ReLU — Rectified Linear Unit — is defined as: ReLU(z) = max(0, z) It is disarmingly simple: if z is positive, output z unchanged; if z is negative or zero, output 0. Computed examples: ReLU(3.5) = 3.5 ReLU(-1.2) = 0 ReLU(0) = 0 The gradient of ReLU is also simple: dReLU/dz = 1 if z > 0, 0 if z <= 0 When z > 0, the gradient is 1 — it does not shrink. This directly solves the vanishing gradient problem for positive activations: gradients flow backward through ReLU neurons without being scaled down. This is the primary reason ReLU became the default activation function for hidden layers in modern deep networks around 2012 and has remained so since.

Choosing and Using Activation Functions

In practice, hidden layers almost always use ReLU or a variant (Leaky ReLU, ELU, GELU). The output layer uses a different function chosen to match the prediction target: - Binary classification (yes/no): sigmoid output, producing a probability in (0,1) - Multi-class classification (one of K classes): softmax, which produces K probabilities summing to 1 - Regression (predicting a real number): often no activation (linear output), so predictions are unbounded Leaky ReLU addresses ReLU's own failure mode — the dying ReLU problem. If a neuron's pre-activation is always negative (because weights drift negative during training), its gradient is always zero and it never updates. Leaky ReLU solves this by using a small slope alpha (e.g., 0.01) for negative inputs: LeakyReLU(z) = z if z > 0, alpha*z if z <= 0

Complete the sentences using the correct technical terms.

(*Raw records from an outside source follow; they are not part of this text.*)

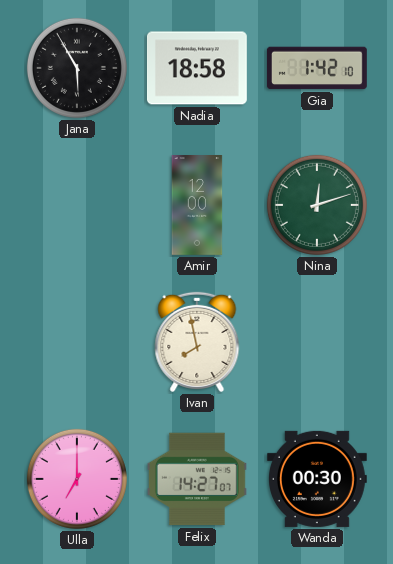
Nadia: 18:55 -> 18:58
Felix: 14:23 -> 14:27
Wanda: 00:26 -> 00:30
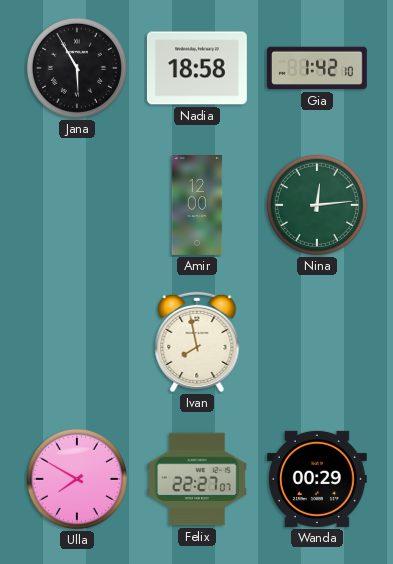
Nina: 12:12 -> 12:14
Ulla: 7:00 -> 7:50
Felix: 14:27 -> 22:27
Wanda: 00:30 -> 00:29
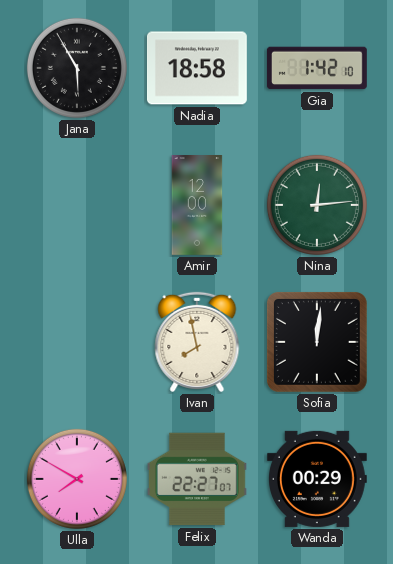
Sofia: none -> 12:01
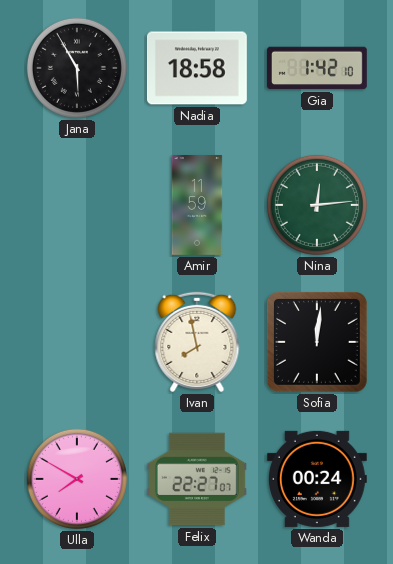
Amir: 12:00 -> 11:59
Wanda: 00:29 -> 00:24
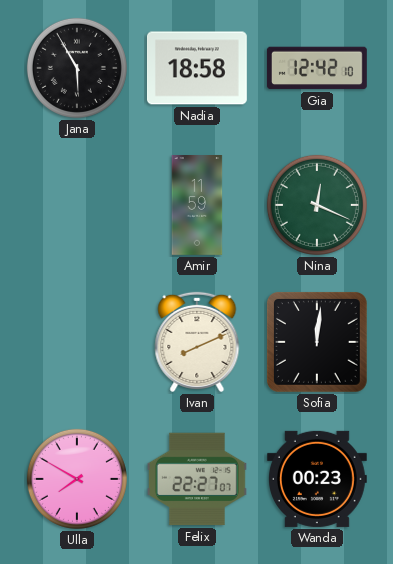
Gia: 1:42 -> 12:42
Nina: 12:14 -> 12:19
Ivan: 7:58 -> 8:11
Wanda: 00:24 -> 00:23
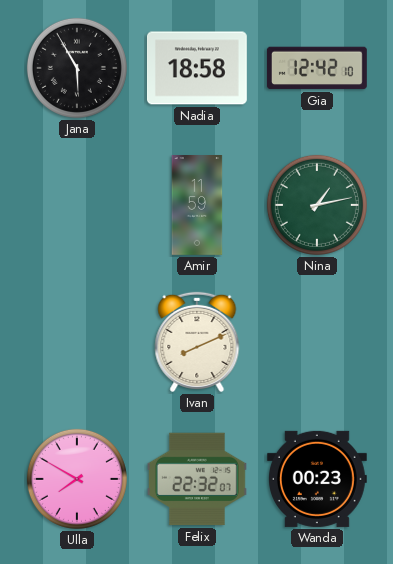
Nina: 12:19 -> 1:13
Sofia: 12:01 -> none
Felix: 22:27 -> 22:32
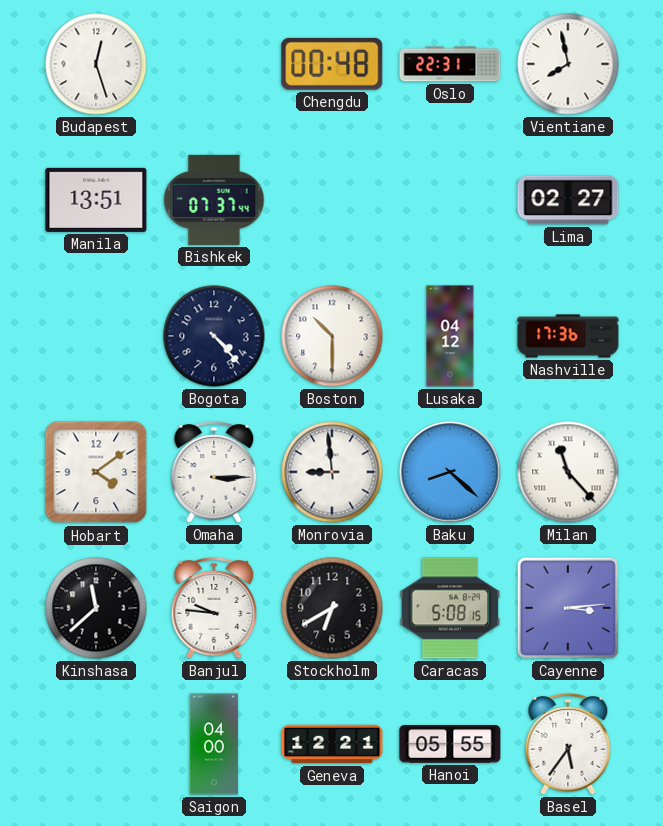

The sigmoid function maps any real input to the interval , while tanh maps to . ReLU avoids the vanishing gradient problem because its gradient for positive inputs is exactly .
Why Nonlinearity Is the Point

The activation function is not a convenience — it is the source of a neural network's expressive power. Without it, the network is a linear model regardless of depth. With it, the network can approximate arbitrarily complex functions. The specific nonlinearity chosen shapes how well gradients flow and therefore how well the network learns.

A neuron uses sigmoid activation and receives z = -10. Approximately what is its output, and what does this mean for learning?

Why is ReLU preferred over sigmoid for hidden layers in a 20-layer network?

Activation Function Graph

  1. Step 1: On graph paper (or a blank page with hand-drawn axes), draw the x-axis from -4 to 4 and y-axis from -1.5 to 1.5.
  2. Step 2: Plot ReLU by computing and marking the points: (-4,0), (-2,0), (0,0), (1,1), (2,2), (4,4) — note you will need to extend the y-axis upward.
  3. Step 3: On the same axes, sketch sigmoid by marking: (-4,≈0.02), (-2,≈0.12), (0,0.5), (2,≈0.88), (4,≈0.98).
  4. Step 4: Mark the regions where sigmoid's slope is very shallow (near 0 and 4 on x-axis). Label these 'saturation zones.'
  5. Step 5: Explain in one sentence why the saturation zones are a problem during training. What does the flat slope correspond to mathematically?